Незнакомец подошел к своей лошади. Хват вжался в стену. Лошадь тихо
заржала, и хозяин привычно поднял руку, чтобы погладить ее, но Баралис
заговорил, и он отвлекся.
- Собственно говоря, - сказал Баралис, подходя к нему, - чем меньше
будет знать король о нашем... как бы это выразиться? - о нашем согласии,
тем лучше. Как-никак он скоро женится, получит молодую жену, а с ней
герцогство - зачем беспокоить его нашими мелкими делами?
Хват содрогнулся.
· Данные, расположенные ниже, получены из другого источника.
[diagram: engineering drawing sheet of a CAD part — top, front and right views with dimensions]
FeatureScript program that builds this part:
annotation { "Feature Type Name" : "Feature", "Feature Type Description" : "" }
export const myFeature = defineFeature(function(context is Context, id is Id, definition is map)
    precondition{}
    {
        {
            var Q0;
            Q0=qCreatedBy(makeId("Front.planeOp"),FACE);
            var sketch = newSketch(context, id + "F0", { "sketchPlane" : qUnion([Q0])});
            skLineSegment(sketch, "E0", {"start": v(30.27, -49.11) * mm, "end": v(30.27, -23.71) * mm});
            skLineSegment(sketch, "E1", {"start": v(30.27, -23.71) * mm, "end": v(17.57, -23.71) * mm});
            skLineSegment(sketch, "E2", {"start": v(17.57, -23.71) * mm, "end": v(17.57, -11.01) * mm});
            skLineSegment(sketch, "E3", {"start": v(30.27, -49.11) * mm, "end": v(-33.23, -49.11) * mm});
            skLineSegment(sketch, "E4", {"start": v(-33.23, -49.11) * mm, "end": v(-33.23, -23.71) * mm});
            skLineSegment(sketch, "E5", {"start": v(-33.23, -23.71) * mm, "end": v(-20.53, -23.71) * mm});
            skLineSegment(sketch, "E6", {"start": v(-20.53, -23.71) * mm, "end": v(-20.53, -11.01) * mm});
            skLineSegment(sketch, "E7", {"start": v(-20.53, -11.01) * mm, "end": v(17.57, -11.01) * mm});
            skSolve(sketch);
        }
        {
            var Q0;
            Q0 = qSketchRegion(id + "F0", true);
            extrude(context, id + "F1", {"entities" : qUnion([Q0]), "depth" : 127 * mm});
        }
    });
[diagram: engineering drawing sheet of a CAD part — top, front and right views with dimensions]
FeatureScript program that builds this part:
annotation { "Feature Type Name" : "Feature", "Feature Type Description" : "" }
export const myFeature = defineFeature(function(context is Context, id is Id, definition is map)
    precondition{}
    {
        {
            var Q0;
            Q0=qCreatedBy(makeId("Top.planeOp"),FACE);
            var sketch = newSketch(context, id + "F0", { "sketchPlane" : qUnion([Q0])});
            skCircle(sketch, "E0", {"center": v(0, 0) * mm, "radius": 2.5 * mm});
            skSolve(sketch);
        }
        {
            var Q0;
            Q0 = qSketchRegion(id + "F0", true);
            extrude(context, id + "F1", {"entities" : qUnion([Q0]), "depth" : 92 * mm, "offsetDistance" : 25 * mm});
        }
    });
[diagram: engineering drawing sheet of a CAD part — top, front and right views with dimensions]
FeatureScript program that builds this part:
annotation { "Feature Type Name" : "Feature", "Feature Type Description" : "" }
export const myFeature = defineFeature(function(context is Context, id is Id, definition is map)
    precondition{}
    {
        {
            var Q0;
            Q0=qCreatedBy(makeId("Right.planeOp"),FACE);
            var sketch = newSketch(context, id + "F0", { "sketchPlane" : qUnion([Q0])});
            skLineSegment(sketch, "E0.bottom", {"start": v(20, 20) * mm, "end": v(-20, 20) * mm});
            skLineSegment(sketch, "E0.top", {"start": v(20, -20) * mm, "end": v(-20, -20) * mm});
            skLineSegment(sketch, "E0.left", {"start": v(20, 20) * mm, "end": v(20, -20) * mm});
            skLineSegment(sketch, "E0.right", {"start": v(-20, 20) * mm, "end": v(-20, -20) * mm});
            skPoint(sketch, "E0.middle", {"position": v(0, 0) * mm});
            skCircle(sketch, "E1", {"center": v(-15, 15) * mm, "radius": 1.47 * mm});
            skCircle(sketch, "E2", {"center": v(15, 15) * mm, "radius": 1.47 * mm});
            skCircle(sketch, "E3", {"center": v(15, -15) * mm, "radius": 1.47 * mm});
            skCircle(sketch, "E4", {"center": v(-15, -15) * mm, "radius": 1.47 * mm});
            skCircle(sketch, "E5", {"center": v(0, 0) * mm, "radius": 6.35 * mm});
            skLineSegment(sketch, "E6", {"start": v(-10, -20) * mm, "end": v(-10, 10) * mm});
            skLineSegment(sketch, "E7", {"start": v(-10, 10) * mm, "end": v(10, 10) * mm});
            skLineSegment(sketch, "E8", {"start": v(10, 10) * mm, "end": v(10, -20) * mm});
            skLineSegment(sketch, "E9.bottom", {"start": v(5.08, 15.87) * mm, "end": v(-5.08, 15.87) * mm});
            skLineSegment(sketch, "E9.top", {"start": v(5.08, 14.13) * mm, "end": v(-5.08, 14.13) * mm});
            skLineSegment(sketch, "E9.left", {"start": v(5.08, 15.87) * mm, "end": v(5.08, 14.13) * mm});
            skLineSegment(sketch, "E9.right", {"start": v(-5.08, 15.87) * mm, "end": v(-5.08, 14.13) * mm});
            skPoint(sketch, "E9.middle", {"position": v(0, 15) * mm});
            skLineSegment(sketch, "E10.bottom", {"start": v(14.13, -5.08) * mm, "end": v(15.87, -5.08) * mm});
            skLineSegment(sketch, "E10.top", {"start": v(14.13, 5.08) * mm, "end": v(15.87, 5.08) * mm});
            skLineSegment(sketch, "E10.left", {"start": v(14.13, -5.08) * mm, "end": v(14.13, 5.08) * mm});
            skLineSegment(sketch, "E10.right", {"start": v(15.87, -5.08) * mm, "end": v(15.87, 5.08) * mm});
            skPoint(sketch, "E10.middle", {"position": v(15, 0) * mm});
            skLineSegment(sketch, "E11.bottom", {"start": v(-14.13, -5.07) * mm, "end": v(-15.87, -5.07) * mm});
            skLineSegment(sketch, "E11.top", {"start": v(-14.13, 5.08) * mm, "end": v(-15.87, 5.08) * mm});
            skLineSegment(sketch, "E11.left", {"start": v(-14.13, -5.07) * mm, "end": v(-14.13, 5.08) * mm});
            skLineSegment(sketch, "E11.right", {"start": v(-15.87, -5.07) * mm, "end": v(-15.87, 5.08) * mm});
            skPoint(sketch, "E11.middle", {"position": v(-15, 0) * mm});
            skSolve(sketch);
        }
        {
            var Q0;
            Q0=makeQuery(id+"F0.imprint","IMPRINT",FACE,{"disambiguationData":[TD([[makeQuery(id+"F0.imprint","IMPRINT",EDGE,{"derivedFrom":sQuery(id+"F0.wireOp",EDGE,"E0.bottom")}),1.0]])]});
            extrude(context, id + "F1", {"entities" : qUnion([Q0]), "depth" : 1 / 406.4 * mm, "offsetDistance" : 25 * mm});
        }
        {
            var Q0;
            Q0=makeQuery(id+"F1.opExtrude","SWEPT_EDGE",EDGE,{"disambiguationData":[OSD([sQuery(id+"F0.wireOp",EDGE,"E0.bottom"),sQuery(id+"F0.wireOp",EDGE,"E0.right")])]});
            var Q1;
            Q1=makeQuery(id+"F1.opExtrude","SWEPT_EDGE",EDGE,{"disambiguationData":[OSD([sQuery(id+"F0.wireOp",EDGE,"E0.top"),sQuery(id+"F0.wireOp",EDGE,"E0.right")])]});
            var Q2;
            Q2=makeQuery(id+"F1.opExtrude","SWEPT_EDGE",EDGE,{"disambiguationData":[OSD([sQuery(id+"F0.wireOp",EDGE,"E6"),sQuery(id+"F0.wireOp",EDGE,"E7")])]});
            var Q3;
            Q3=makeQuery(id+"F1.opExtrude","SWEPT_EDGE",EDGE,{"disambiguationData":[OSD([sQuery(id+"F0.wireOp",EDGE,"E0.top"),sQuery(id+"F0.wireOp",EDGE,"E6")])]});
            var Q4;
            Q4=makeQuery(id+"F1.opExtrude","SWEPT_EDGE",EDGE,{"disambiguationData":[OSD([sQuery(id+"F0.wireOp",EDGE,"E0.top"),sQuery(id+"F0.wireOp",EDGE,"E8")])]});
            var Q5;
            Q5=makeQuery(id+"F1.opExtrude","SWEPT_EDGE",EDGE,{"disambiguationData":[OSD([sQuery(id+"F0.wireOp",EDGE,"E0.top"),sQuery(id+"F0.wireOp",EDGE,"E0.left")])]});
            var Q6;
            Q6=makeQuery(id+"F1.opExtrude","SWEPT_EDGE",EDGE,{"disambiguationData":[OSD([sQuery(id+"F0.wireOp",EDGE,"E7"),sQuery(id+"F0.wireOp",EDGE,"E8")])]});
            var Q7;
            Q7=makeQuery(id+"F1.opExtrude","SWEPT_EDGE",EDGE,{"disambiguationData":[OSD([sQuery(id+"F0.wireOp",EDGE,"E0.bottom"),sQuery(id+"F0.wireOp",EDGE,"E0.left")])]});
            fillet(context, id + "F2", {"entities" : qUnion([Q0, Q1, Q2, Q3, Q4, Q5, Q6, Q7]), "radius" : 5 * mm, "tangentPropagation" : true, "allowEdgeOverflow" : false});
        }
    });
Было нечто в голосе Баралиса, что пробирало его
холодом до костей.
- Да, - согласился незнакомец. - Не думаю, чтобы короля могли
заинтересовать религиозные прения в Хелче и на прочих завоеванных
землях.
Он говорил с тем же смертоносным холодом, что и Баралис, только еще
более гладко и равнодушно. Все у этого человека было гладким: его
кожаный колет, его намасленные волосы, его движения.
- Вам следует знать, мой друг, - сказал Баралис, - что король смотрит
на это точно так же, как и я. Коль скоро рыцари сражаются за нас на
ратном поле и поддерживают порядок на занятых землях, до остального нам
дела нет.
Незнакомец обнажил в улыбке мелкие и безупречно ровные зубы и снова
промолчал, на сей раз трижды сжав и разжав пальцы.
- Я рад слышать, что король относится к религии так же, как и мы. - И
продолжил с легчайшим намеком на насмешку:
- Север слишком долго находился под духовным руководством Силбура,
Марльса и Рорна. Довольно нам повиноваться капризам южной церкви.
Он хотел сказать что-то еще, но Баралис прервал его:
- Поступайте, как сочтете нужным, Тирен. Главное, держите Хелч на
коленях, пока не падет Высокий Град, - и никто не станет оспаривать ваши
побуждения.
Тирен! В горле у Хвата вырос такой комок, что не давал ему дышать.
Тирен - глава рыцарства, идол Таула, его спаситель, его наставник. И
он-то тайно сговаривается с Баралисом - один Борк знает, какие гонения
обрушатся теперь на ничего не подозревающих жителей Хелча. Хвата не
обманули слова "религиозные прения". Он слишком долго жил рядом с такими
вот говорунами, чтобы не разглядеть правды за тщательно составленными
фразами. Тирен хочет обратить жителей Хелча в свою веру - и, судя по
тому, что говорилось в этом дворе, ни его, ни Баралиса не волнует,
какими средствами это будет осуществляться.